Fast way of running multiple training iterations. We only modify poison ratio and measure backdoor accuracy. Run
# Step 2
python ray_training.py --build_curve --run_name curve_experiment
Number of trials: 40/40 (40 TERMINATED)
+---------------------+----------+--------------------+----------------+
| Trial name | accuracy | backdoor_accuracy | poison_ratio |
|---------------------+----------+--------------------+----------------|
| tune_run_41558_00000| 98.52 | 11.31 | 0.0520072 |
| tune_run_41558_00001| 98.4 | 19.92 | 0.187919 |
| tune_run_41558_00002| 98.57 | 11.48 | 0.00602384 |
| tune_run_41558_00003| 98.27 | 17.33 | 0.201368 |
| tune_run_41558_00004| 98.7 | 99.15 | 1.11094 |
| tune_run_41558_00005| 98.08 | 11.33 | 0.0642598 |
| tune_run_41558_00006| 98.33 | 11.27 | 0.0171205 |
| tune_run_41558_00007| 98.49 | 11.55 | 0.105115 |
| tune_run_41558_00008| 98.35 | 11.37 | 0.0189157 |
| tune_run_41558_00009| 98.48 | 11.11 | 0.0580809 |
...
If your training uses scripts, add the argument --poison_ratio
, here is
the example bash script.sh ./script.sh
:
set PYTHONPATH="."
for (( k = 1; k < 20; ++k ));
do
iteration=$((20*$k))
echo "Running poisoning of $iteration images from MNIST dataset."
python mnist_example.py --epochs 1 --poison_ratio $iteration
done
The result will be saved to /tmp/results.txt
(poison images, main accuracy,
backdoor accuracy):
0.033 98.11000 11.15000
0.067 98.03000 11.35000
0.100 98.07000 13.30000
0.133 98.48000 66.28000
0.167 98.07000 49.02000
0.200 98.43000 17.78000
0.233 98.31000 67.98000
0.267 98.30000 95.61000
0.300 98.36000 82.53000
0.333 98.54000 95.04000
0.367 98.53000 86.56000
0.400 98.28000 92.34000
Step 3 Run Jupyter Notebook and call
get_resistance_point(analysis)
from utils.py, see
build_curve.ipynb.
Therefore, this machine learning model is robust to poisoning of 0.2% dataset. However, modifying hyperparameters might further boost resistance.

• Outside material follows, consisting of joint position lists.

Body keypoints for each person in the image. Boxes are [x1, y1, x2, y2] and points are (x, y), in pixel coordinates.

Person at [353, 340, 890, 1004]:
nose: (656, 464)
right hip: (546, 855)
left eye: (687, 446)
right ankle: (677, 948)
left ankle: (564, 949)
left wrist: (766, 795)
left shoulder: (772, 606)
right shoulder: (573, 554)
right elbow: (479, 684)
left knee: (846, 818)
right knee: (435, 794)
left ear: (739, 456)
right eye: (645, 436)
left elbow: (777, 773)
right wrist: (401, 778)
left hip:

We can modify existing ray_training.py and fix the poisoning ratio but add search over different hyperparameters and modify objective, see extensive_ray_training.py
# Step 4
cd ../
git clone https://github.com/ebagdasa/irontorch.git
cd irontorch
And then run:
# Step 5
python ray_training.py --task mnist --sub_exp_name exp \
--random_seed 6 --backdoor_label 9 --metric_name multi --search_alg optuna \
--search_scheduler asha --synthesizer Primitive \
--backdoor_cover_percentage 0.05 --stage3_max_iterations 18 \
--multi_objective_alpha 0.9 --final_test_only --local
This is the full experiment which requires further configuration to support more than MNIST.